> **Provided text**:
Sunday 21 August 2022

Pianist Maria Yudina (1899-1970)

 

Maria Yudina has been enjoying more media attention of late. For an excellent and succinct account of Yudina's work, click here by Alexander Hanslick. Now a major new biography, written by Elizabeth Wilson, is published in hardback, and with a spiffing front cover.

This biography, completed during the pandemic years, is a great achievement. It chronicles in great detail the life and times of the Russian pianist noted for her uncompromising and heroic determination to perform, even in the face of a hostile political regime. Descriptions of her interactions with leading figures of her time, including Shostakovich, Pasternak, Stravinsky are interesting, although she seems to have alienated people more easily then attracting them. 

 

Of most interest to pianists will be accounts of her playing: listen for example here to Holy Fool, a transciption by Kamensky of Mussorgsky's Boris Godunov.

> **Brief 1**: Do the following statements agree with the text on Maria Yudina? For each, answer yes or no and quote the words from the text that decide it. (a) The new biography was written by Elizabeth Wilson. (b) The biography was completed before the pandemic. (c) The biography is published in paperback.
> **Brief 2**: Continue the text on Maria Yudina from its last sentence.

> **Records**:
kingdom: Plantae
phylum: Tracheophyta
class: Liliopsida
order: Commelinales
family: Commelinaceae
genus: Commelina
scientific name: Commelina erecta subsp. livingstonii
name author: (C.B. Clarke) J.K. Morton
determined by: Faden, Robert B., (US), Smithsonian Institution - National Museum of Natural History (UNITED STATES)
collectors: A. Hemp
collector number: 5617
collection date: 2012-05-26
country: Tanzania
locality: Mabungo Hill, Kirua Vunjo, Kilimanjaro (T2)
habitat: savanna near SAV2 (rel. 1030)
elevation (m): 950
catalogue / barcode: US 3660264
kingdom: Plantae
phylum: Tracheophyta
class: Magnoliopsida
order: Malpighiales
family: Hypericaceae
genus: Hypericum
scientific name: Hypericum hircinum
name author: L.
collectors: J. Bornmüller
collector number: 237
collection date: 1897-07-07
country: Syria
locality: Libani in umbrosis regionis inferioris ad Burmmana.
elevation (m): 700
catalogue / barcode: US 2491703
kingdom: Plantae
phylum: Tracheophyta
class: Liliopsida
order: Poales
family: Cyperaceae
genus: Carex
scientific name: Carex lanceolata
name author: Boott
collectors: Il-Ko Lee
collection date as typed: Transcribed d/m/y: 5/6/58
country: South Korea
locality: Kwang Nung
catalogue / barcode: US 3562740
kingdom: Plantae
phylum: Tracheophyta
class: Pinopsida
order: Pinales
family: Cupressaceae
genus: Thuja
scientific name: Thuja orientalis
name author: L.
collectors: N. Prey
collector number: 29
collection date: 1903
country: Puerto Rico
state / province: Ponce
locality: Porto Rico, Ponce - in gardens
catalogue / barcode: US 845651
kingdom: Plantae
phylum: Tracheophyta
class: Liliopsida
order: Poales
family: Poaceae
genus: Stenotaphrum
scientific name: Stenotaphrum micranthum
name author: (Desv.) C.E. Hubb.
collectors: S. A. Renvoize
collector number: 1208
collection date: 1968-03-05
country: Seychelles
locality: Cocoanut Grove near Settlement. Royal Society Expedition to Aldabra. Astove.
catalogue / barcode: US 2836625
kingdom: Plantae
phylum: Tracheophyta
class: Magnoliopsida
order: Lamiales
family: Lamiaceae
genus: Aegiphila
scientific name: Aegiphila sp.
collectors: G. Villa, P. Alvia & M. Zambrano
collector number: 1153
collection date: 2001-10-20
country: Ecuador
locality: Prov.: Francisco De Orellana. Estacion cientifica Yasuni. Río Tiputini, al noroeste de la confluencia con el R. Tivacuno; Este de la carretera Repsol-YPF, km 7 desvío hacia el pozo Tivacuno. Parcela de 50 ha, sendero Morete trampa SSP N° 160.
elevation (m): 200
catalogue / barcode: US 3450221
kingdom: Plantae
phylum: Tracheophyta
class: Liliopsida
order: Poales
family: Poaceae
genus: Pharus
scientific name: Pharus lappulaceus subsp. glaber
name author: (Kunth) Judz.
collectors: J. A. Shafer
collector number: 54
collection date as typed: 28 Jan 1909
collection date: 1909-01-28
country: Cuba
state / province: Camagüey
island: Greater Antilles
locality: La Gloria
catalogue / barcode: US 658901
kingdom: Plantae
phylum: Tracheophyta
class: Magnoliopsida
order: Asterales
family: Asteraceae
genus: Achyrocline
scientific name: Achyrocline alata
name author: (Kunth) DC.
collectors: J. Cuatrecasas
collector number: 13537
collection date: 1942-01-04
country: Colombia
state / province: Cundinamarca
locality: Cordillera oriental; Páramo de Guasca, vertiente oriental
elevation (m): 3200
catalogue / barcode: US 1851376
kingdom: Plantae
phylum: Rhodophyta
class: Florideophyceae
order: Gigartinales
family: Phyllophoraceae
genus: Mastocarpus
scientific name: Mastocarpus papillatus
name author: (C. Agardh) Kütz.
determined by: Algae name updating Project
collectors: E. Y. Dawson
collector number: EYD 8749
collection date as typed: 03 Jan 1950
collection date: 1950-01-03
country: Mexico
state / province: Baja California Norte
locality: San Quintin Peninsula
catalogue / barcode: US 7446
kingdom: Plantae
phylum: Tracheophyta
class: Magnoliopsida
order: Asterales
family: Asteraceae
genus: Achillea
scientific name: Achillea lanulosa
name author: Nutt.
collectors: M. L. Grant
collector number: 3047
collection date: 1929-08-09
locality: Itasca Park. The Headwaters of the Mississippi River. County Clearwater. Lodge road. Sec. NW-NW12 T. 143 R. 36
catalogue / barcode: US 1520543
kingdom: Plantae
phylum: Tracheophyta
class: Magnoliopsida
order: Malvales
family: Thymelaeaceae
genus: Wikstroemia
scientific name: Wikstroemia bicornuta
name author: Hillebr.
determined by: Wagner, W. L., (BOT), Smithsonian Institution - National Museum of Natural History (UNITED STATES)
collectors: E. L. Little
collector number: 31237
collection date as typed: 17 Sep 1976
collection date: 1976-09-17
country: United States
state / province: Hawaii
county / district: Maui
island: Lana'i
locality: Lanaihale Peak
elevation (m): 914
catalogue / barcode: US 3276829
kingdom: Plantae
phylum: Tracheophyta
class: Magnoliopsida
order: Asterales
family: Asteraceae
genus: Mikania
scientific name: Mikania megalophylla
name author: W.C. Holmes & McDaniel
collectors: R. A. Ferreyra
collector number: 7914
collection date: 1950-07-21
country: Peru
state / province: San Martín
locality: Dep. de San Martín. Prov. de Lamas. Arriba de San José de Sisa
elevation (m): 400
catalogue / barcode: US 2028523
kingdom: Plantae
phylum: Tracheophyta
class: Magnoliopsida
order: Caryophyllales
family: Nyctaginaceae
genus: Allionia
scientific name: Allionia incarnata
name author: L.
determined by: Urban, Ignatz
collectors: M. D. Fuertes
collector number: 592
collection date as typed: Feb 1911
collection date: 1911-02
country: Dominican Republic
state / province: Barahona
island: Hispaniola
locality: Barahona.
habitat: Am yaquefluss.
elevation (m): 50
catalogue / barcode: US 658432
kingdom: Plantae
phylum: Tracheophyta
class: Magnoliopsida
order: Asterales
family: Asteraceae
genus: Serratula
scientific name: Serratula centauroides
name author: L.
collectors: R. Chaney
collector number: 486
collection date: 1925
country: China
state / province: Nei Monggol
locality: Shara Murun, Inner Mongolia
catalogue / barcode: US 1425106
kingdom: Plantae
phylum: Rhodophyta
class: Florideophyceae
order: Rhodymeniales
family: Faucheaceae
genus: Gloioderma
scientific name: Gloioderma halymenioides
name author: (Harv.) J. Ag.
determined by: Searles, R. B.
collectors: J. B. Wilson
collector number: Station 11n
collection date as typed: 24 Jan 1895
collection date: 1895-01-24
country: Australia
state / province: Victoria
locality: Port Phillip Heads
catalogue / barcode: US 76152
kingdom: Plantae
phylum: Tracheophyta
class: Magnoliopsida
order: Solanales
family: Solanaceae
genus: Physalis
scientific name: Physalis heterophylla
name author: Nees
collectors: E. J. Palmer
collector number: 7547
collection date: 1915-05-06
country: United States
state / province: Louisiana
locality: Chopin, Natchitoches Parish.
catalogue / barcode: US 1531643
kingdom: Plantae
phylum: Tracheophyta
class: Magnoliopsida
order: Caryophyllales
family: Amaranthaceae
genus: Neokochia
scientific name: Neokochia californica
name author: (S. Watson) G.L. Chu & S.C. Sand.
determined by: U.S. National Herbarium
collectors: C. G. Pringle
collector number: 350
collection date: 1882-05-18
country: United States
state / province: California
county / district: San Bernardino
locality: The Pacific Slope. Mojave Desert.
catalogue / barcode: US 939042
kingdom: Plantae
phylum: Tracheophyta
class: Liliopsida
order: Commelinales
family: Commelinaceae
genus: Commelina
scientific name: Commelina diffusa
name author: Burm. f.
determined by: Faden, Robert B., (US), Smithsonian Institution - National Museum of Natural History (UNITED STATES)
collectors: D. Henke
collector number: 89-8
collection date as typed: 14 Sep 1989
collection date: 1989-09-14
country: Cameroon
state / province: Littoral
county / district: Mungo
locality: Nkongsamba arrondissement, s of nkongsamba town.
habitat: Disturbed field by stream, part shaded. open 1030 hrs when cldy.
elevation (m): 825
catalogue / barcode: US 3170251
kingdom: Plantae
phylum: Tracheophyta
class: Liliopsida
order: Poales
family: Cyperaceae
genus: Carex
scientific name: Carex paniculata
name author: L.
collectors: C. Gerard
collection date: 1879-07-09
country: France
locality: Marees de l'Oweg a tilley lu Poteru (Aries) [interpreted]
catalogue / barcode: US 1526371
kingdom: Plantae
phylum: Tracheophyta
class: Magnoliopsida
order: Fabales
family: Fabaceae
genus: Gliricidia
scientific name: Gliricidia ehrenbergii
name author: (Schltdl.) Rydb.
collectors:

> **Response area 1**:
(a) Yes: "written by Elizabeth Wilson"
(b) No: "completed during the pandemic years"
(c) No: "is published in hardback"

> **Response area 2**:
What are the ingredients behind the persuasiveness of Yudina's playing? As Tolstoy said, there are only three important things in art: Sincerity, sincerity, and sincerity. Yudina had so little ego, she could tap the composer's own energy instead. She viewed music as a religious service. She held her own life to little account, and clearly performed as if her hair were on fire, as if it was the last day of her life. (Listen here to the opening of Beethoven's 32 Variations in C minor). She can be compared to Blanche Selva, also religious and ego-less, a severe figure on and off stage, a disciple of d'Indy. Also to Maryla Jonas, a war-time refugee, who left a gripping account of Handel Passacaglia here Of the three, Yudina had by far the greater concert exposure, although her performances were almost all in the USSR, and only gradually is her vast discography being released worldwide.